Ainsi, alors que le journaliste Patrick Cohen a dans un éditorial sur France 5 fait l’énumération de nos comportements égoïstes délétères, certains lui ont répondu :
« En complet désaccord. Une stratégie de prévention ne repose pas sur des comportements individuels. On ne peut pas avoir un pilotage de la stratégie comme c’est fait, aucun soutien en politique sociale, et se plaindre que les Français fassent n’importe quoi.
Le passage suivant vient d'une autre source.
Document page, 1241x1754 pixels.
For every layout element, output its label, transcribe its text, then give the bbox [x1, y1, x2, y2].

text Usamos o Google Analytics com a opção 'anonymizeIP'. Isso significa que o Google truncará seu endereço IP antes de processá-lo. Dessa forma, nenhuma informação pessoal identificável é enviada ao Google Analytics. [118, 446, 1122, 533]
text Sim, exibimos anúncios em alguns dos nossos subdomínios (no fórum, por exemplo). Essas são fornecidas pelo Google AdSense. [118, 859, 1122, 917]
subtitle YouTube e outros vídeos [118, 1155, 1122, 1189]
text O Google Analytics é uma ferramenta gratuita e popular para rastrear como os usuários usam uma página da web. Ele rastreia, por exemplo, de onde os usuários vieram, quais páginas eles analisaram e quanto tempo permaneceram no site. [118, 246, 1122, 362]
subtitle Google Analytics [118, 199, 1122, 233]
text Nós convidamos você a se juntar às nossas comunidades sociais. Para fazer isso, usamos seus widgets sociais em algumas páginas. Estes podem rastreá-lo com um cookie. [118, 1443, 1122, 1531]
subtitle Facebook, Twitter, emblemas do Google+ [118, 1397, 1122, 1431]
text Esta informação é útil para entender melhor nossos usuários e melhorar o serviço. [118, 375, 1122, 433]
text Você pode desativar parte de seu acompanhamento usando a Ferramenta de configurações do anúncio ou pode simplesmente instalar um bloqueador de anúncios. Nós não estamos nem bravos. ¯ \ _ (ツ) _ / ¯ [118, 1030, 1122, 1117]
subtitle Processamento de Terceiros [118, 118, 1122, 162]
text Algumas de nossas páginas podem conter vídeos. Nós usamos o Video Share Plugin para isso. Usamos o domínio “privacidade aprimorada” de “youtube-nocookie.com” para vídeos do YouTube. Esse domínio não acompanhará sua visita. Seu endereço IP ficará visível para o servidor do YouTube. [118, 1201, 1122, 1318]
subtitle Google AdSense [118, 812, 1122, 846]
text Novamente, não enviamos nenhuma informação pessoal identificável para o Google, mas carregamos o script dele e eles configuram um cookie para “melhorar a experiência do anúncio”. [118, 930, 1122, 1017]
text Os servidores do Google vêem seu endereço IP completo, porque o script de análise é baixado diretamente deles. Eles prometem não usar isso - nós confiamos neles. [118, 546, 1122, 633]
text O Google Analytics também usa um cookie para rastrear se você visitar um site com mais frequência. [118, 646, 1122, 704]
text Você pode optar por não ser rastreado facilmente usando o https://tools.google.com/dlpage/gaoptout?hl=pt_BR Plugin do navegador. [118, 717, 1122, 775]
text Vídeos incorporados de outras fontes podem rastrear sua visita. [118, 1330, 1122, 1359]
On sait que « demander aux employeurs de faire le maximum pour favoriser le télétravail », c’est pas la même chose que de l’obliger et de le faire contrôler par des inspecteurs du travail. Dire aux gens de s’isoler en cas de symptômes quand il y a de la précarité, des jours de carence, ça n’a pas la même efficacité que d’avoir des dispositifs sociaux forts et lisibles pour cela. Les équipes de contact traçing, ce n’est pas les comportements individuels qui les mettent en place Etc. etc.
On ne peut pas briguer le titre de « responsable politique » et ensuite dire, « ouais mais c’est pas de notre faute », fustige par exemple le docteur Quentin Durand-Moreau (Université d’Alberta).
Sylvain Rakotoarison ajoute pour sa part : « C’est un discours qu’on entend pas mal en ce moment. Oui, les « gens » se sont relâchés, cet été, ont cru que l’épidémie était finie, et à cause d’eux, car il y a un lien de causalité qui est un lien de responsabilité, dans l’idée, la seconde vague arrive, et grandement.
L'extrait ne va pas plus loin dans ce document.